Armutsgefahr für Kinder – Verbände fordern bessere Hilfen

Knapp 2,2 Millionen Kinder und Jugendliche unter 18 Jahren in Deutschland sind armutsgefährdet.
Armutsgefahr für Kinder - Verbände fordern bessere Hilfen

–Symbolfoto:andreas160578 auf Pixabay

Knapp 2,2 Millionen Kinder und Jugendliche unter 18 Jahren in Deutschland sind armutsgefährdet. Auch das Risiko für Armut oder soziale Ausgrenzung lag mit 24 Prozent nur knapp unter dem EU-Durchschnitt (24,7 Prozent), wie das Statistische Bundesamt am Mittwoch in Wiesbaden mitteilte. Sozialverbände pochen erneut auf die Einführung der Kindergrundsicherung. Ein Bündnis mit kirchlicher Beteiligung bringt sogar noch neue Maßnahmen ins Spiel.

„Armut macht krank, grenzt aus und sorgt für weniger Bildungserfolge“, sagte die Vorstandsvorsitzende des Sozialverbands Deutschland (SoVD), Michaela Engelmeier, der Rheinischen Post. Der Verband mahnte deshalb die zügige Einführung der von der Bundesregierung geplanten Kindergrundsicherung an.

Zudem forderte Engelmeier höhere Steuern für Reiche und Vermögende sowie mehr Hilfen für Familien. „Wir müssen an die Erbschaftssteuer, die Vermögenssteuer oder auch den Spitzensteuersatz ran.
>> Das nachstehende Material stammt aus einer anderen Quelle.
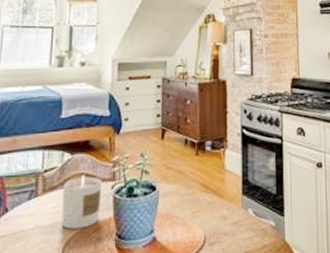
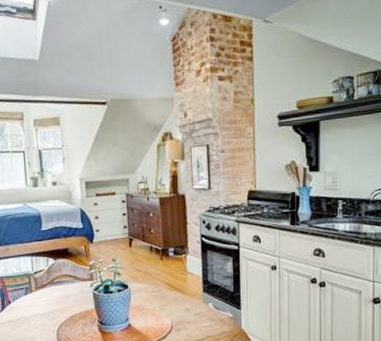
candle: present [61,175,102,230] -> none [51,276,84,317]

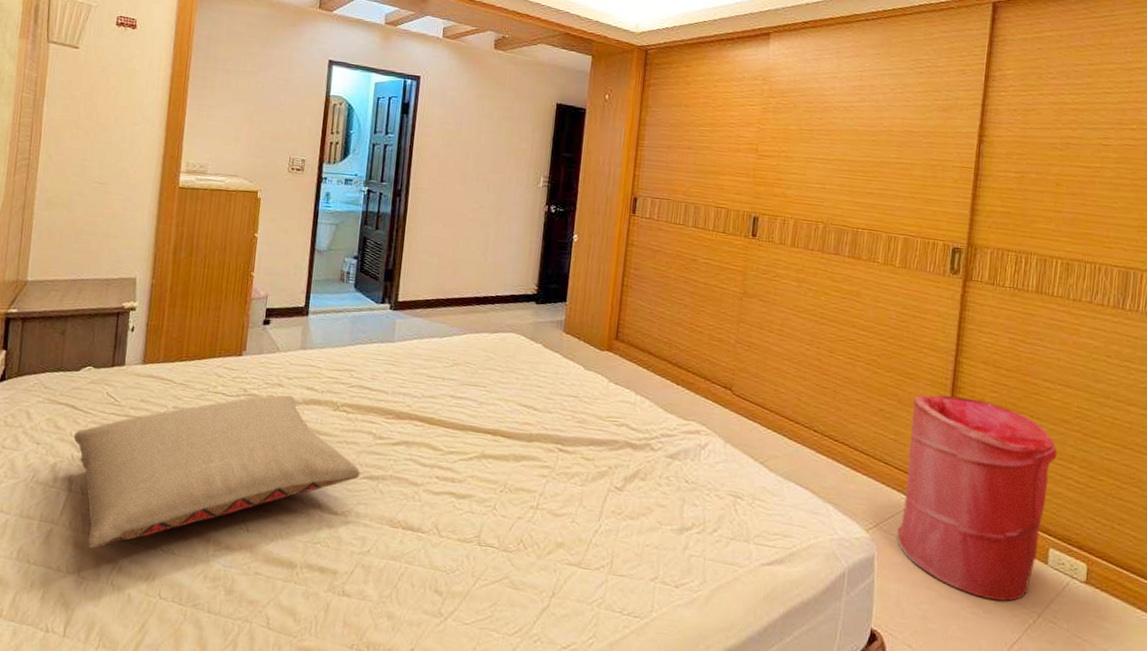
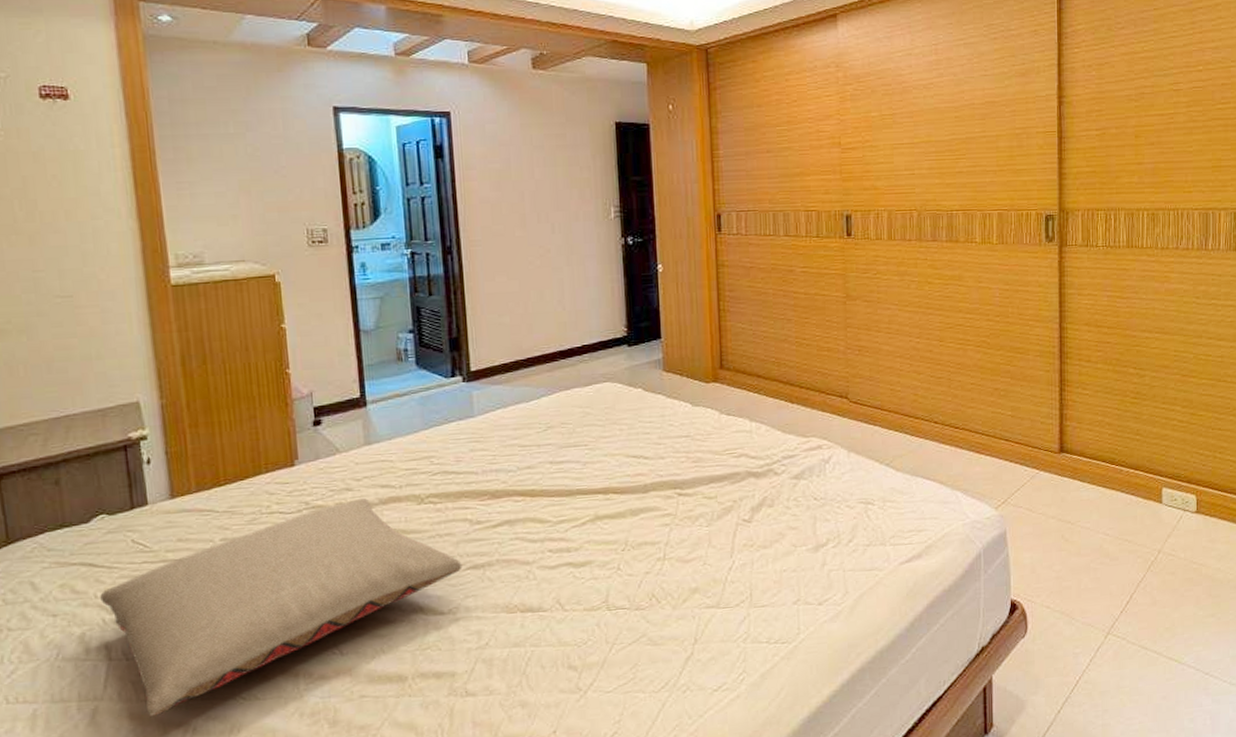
laundry hamper: present [896,395,1058,601] -> none [1024,361,1161,547]

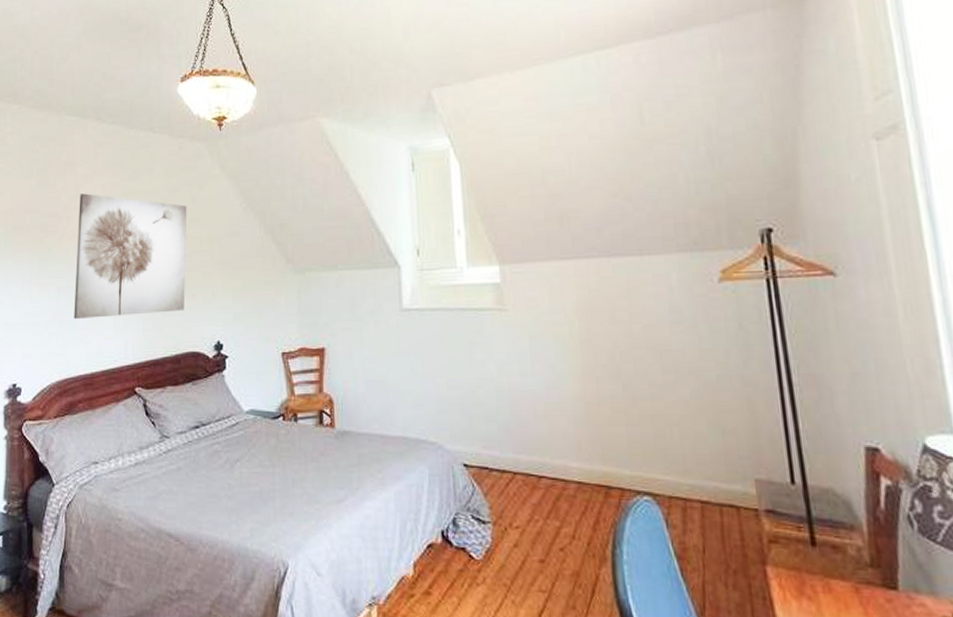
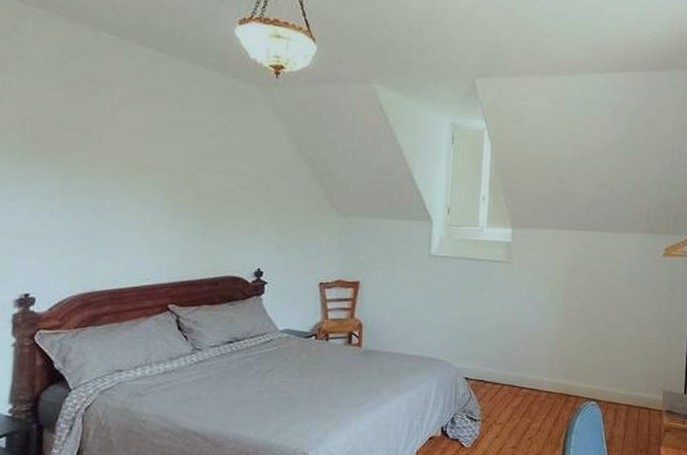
wall art: present [74,193,187,319] -> none [102,115,236,239]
Es darf keine Steuerschlupflöcher mehr geben.“ Nur so könne verhindert werden, dass die Gesellschaft auseinanderdrifte.

Kindergrundsicherung darf nicht zum Flop werden

Das Hilfswerk Save the Children warnte vor Sparmaßnahmen bei der Einführung der Unterstützungsleistung. „Die Kindergrundsicherung darf nicht zum sozialpolitischen Flop werden“, mahnte die Organisation. Langfristig müssten dazu Arbeitsmarktpolitik, Bildungssystem und Infrastruktur sozialer gestaltet werden.

Unterdessen schlägt ein Bündnis kirchlicher Jugendverbände und Sozialorganisationen ein bedingungsloses Kindergrundeinkommen vor. „Jedes Kind in Deutschland soll Anspruch auf die gleiche finanzielle Unterstützung in Form eines bedingungslosen Kinder- und Jugendgrundeinkommens haben, unabhängig vom Einkommen der Familie“, heißt es in einer Erklärung des Zusammenschlusses.

Das Kindergrundeinkommen soll demnach – ähnlich wie die Kindergrundsicherung – unterschiedliche Leistungen wie das Kindergeld, den Kinderzuschlag, das Bürgergeld für Kinder und den Kinderfreibetrag bündeln. Dabei solle es allen Kindern und Jugendlichen ohne zusätzliche Nachweise und Überprüfungen zustehen. Die Höhe des Betrags müsse sich am steuerrechtlichen Existenz- und Teilhabeminimum für Kinder orientieren und die Inflation berücksichtigen, fordern die Verbände. Bei der geplanten Kindergrundsicherung ist es derzeit völlig unklar, ob es neben der Bündelung der Leistung eine Erhöhung geben wird, die bei dem Grundeinkommen vorgesehen wäre.

Zu den Unterzeichnern des Aufrufs gehören den Angaben zufolge der Bund der Deutschen Katholischen Jugend (BDKJ), Attac, AG Genug für alle und die Bundesarbeitsgemeinschaft Prekäre Lebenslagen.

Perspektive für Teilhabe ermöglichen

„Die Einführung eines Kindergrundeinkommens ist ein wichtiger Schritt, um allen Kindern und Jugendlichen eine bessere Perspektive für ihre Teilhabe an Gesellschaft, Bildung, Ausbildung und Arbeit zu ermöglichen“, erklärte BDKJ-Bundespräses Stefan Ottersbach. „Jedes Kind ist gleich viel wert, und alle Kinder haben die gleichen Rechte. Dieses Recht muss unabhängig von Geschlecht, Herkunft, Hautfarbe und Religion gewährleistet sein.“

Als armutsgefährdet gilt, wer über weniger als 60 Prozent des mittleren Einkommens der Gesamtbevölkerung verfügt. 2022 lag dieser Wert für eine alleinlebende Person in Deutschland bei 1.250 Euro netto im Monat, für zwei Erwachsene mit zwei Kindern unter 14 Jahren waren es 2.625 Euro.